Latest Obesity Drug Not Cost-Effective for Adolescents
Among today’s obesity drugs, Wegovy (semaglutide) produces the greatest weight loss in teenagers, but a study by Columbia researchers has found that the trendy obesity drug is not cost-effective at its current price.
“All obesity medications on the market today are effective: They lead to weight reduction and improvements in health,” says Chin Hur, MD, MPH, professor of medicine at the Vagelos College of Physicians and Surgeons and professor of epidemiology at the Mailman School of Public Health.
“But in the context of the U.S. health system, spending on semaglutide is not an efficient use of resources. The slight increase in weight reduction caused by semaglutide compared to a less expensive alternative (top-dose phentermine/topiramate) does not offset semaglutide’s much higher cost when considering cost and effectiveness together.”
Treatment for adolescent obesity
Obesity treatment with drug therapy and lifestyle counseling is now recommended by the American Academy of Pediatrics for adolescents ages 12 years and older with obesity, and several medications have been approved by the U.S. Food and Drug Administration for use in teenagers.
Wegovy, approved in December 2022, was the latest to be authorized, following Saxenda (liraglutide, a drug that targets the same GLP-1 receptor as Wegovy) in July 2022 and Qsymia (a combination of phentermine and topiramate) in 2020.
Until now, no studies have compared the cost-effectiveness of obesity medications in adolescent patients.
“We felt this study was both timely and needed with the recent publication of results from the phentermine/topiramate and semaglutide adolescent clinical trials as well as their recent FDA approvals for adolescents,” says the study’s first author Francesca Lim, MS, a research analyst on Hur’s team within the Columbia Healthcare Innovation Research and Evaluation (HIRE) group.
Long-term data needed
The new study projected the health and cost outcomes of four different obesity drugs—semaglutide, liraglutide, mid-dose phentermine and topiramate, and top-dose phentermine and topiramate—over 13 months, two years, and five years among a hypothetical group of 100,000 adolescents with an initial body mass index of 37.
Only top-dose phentermine/topiramate had an acceptable cost-effectiveness over five years when compared to lifestyle counseling alone. An intervention is generally considered cost-effective in the United States if its incremental cost-effectiveness ratio (ICER) is less than $100,000 per QALY gained. The new study calculated an ICER of $56,876 for top-dose phentermine/topiramate and $1.1 million for semaglutide.
The cost of Wegovy (about $1,400 per month without insurance coverage) would need to be reduced by 85% to match the cost-effectiveness of top-dose Qsymia, the study found.
Lim says the cost-effectiveness of the drugs evaluated in their study could change as more long-term data become available. The longest study of weight-loss drugs in adolescents only lasted approximately one year.
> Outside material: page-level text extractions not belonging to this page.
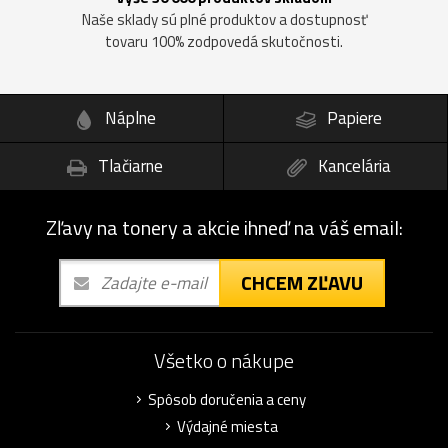
Naše sklady sú plné produktov a dostupnosť
tovaru 100% zodpovedá skutočnosti.
Náplne
Papiere
Tlačiarne
Kancelária
Zľavy na tonery a akcie ihneď na váš email:
CHCEM ZĽAVU
Všetko o nákupe
Spôsob doručenia a ceny
Výdajné miesta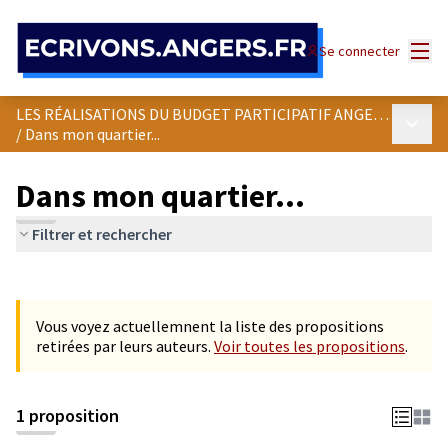
Panneau de gestion des cookies
Menu
Se connecter
LES RÉALISATIONS DU BUDGET PARTICIPATIF ANGEVIN
Menu p
/
Dans mon quartier...
Dans mon quartier...
Filtrer et rechercher
Passer la carte
Leaflet
|
©
OpenStreetMap
contributors
L'élément suivant est une carte qui présente les éléments de cet
+
Vous voyez actuellemnent la liste des propositions
−
retirées par leurs auteurs.
Voir toutes les propositions
.
1 proposition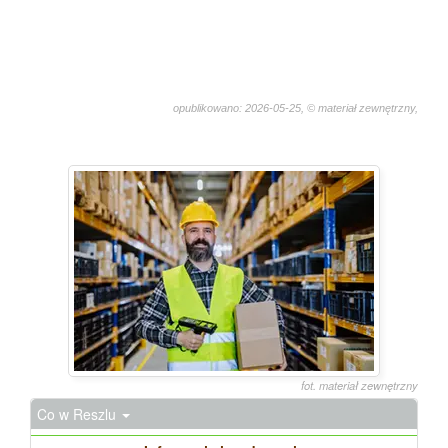
opublikowano: 2026-05-25, © materiał zewnętrzny,
358
fot. materiał zewnętrzny
Co w Reszlu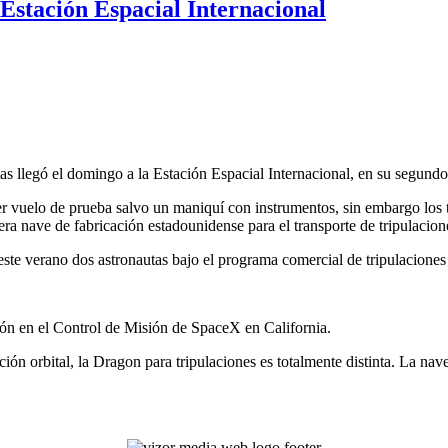
 Estación Espacial Internacional
s llegó el domingo a la Estación Espacial Internacional, en su segundo 
r vuelo de prueba salvo un maniquí­ con instrumentos, sin embargo los t
a nave de fabricación estadounidense para el transporte de tripulacion
ar este verano dos astronautas bajo el programa comercial de tripulacion
ción en el Control de Misión de SpaceX en California.
ón orbital, la Dragon para tripulaciones es totalmente distinta. La nav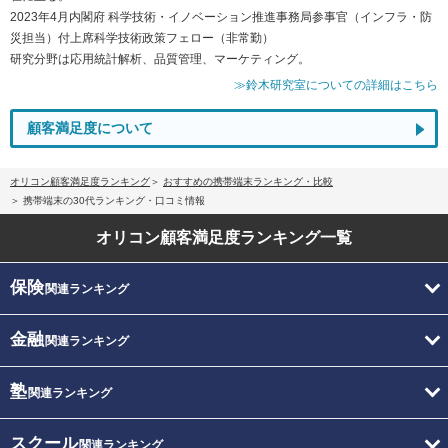
2023年4月内閣府 科学技術・イノベーション推進事務局参事官（インフラ・防
災担当）付上席科学技術政策フェロー（非常勤）
研究分野は応用統計解析、品質管理、マーケティング。
≫鈴木研究室についての詳細はこちら
顧客満足度について
オリコン顧客満足度ランキング
おすすめの携帯端末ランキング・比較
携帯端末の30代ランキング・口コミ情報
オリコン顧客満足度
ランキング一覧
保険
関連ランキング
金融
関連ランキング
塾
関連ランキング
スクール
関連ランキング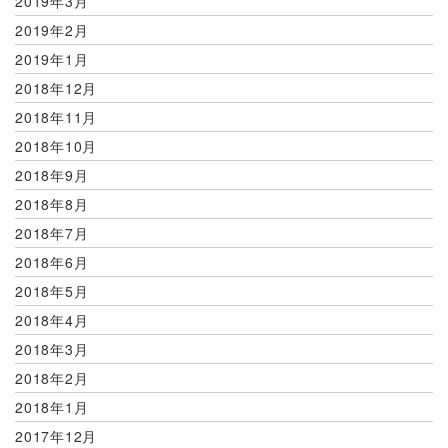
2019年3月
2019年2月
2019年1月
2018年12月
2018年11月
2018年10月
2018年9月
2018年8月
2018年7月
2018年6月
2018年5月
2018年4月
2018年3月
2018年2月
2018年1月
2017年12月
“We need data from studies that collect data for 10 to 20 years before we can fully understand the safety, efficacy, and cost-effectiveness of using these medications in adolescents,” she says.
References
The study, titled “Cost-Effectiveness of Pharmacotherapy for the Treatment of Obesity in Adolescents,” was published Aug. 31 in JAMA Network Open.
All authors (from Columbia unless noted): Francesca Lim, Brandon K. Bellows, Sarah Xinhui Tan, Zainab Aziz, Jennifer A. Woo Baidal, Aaron S. Kelly (University of Minnesota), and Chin Hur.
The research was supported by grants from the NIH (K01HL140170, R01HL146782, and K23DK115682).